- Exercise objective
In the advice text, why does the writer find intense exercise like boxing helpful? Answer in one to three sentences.

[Opening Text segment section]

Just a thought... I know you don't want to leave this church and I totally get that, but do you necessarily need to attend every single week? Maybe cut down to every other week, and spend the alternate Sundays doing something else you enjoy or find uplifting. Maybe just start skipping a Sunday here and there, just to get a longer break from him from time to time.

You might even consider attending a different church on those alternate Sundays, if you really feel strongly about weekly church attendance. It would be a good way to meet new people, and be able to enjoy services without the distraction of being "aware" of him the whole time, while still maintaining the connection with your current church.
posted by Serene Empress Dork at 11:23 PM on April 15 [1 favorite]


In my experience time and distance are the only things that really help. I know it's very hard to think about changing churches but it could be a temporary thing. If they have multiple services you could change which service you go to. The more you see him, the longer it will take to re-orient yourself.

I have always found it hard to move on in these situations. Things I've found helpful:

* Therapy - so far I haven't found a therapist who can speed up the recovery time but it's still helpful to be able to talk to someone about how I'm feeling. Therapy is also a place to explore intrusive thoughts and attachment styles.

* Intense physical exercise that requires total focus - boxing works for me (to be clear, just the most amateur boxing with a trainer, no boxing with someone who is hitting back). I can't ruminate while I'm listening for the next punch to throw.

* Understanding that romantic feelings can be similar to heroin in their effect on the brain. This allows me to be kind to myself (I'm detoxing, of course I feel crappy) and ruthless (I cannot be friends any more than an addict could keep their substances in their home).

* Attachment style - reading Attached really helped me better understand myself and how I am when I fall for someone. Based on what you've written here you may have an anxious style of attachment.

* Some people seem to be able to throw their frustrated longing into creative projects, learning a new language, that sort of thing.

* Focus on those people in your life who are good, steadfast friends and nice to be around.

[Closing Text segment section]
[Opening Supplied data section]

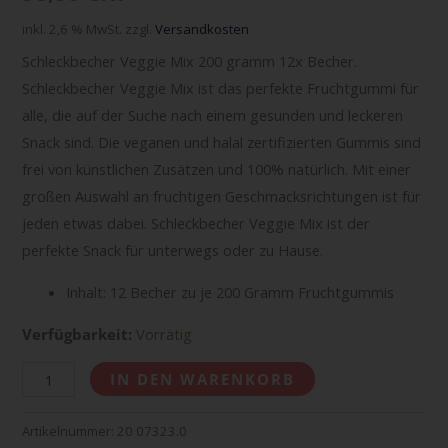
inkl. 2,6 % MwSt.
zzgl.
Versandkosten
Schleckbecher Veggie Mix 200 gramm 12x Becher.
Schleckbecher Veggie Mix ist das perfekte Fruchtgummi für
alle, die auf der Suche nach einem gesunden und leckeren
Snack sind. Die veganen und halal zertifizierten Gummis sind
frei von künstlichen Zusätzen und 100% natürlich. Mit einer
großen Auswahl an fruchtigen Geschmacksrichtungen ist für
jeden etwas dabei. Schleckbecher Veggie Mix ist der
perfekte Snack für unterwegs oder zu Hause.
Inhalt: 12 Becher zu je 200 Gramm Fruchtgummis
Verfügbarkeit:
Vorrätig
IN DEN WARENKORB
Artikelnummer:
20 07323.0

[Closing Supplied data section]

- The answer
Boxing demands total focus. The writer can't ruminate while listening for the next punch to throw.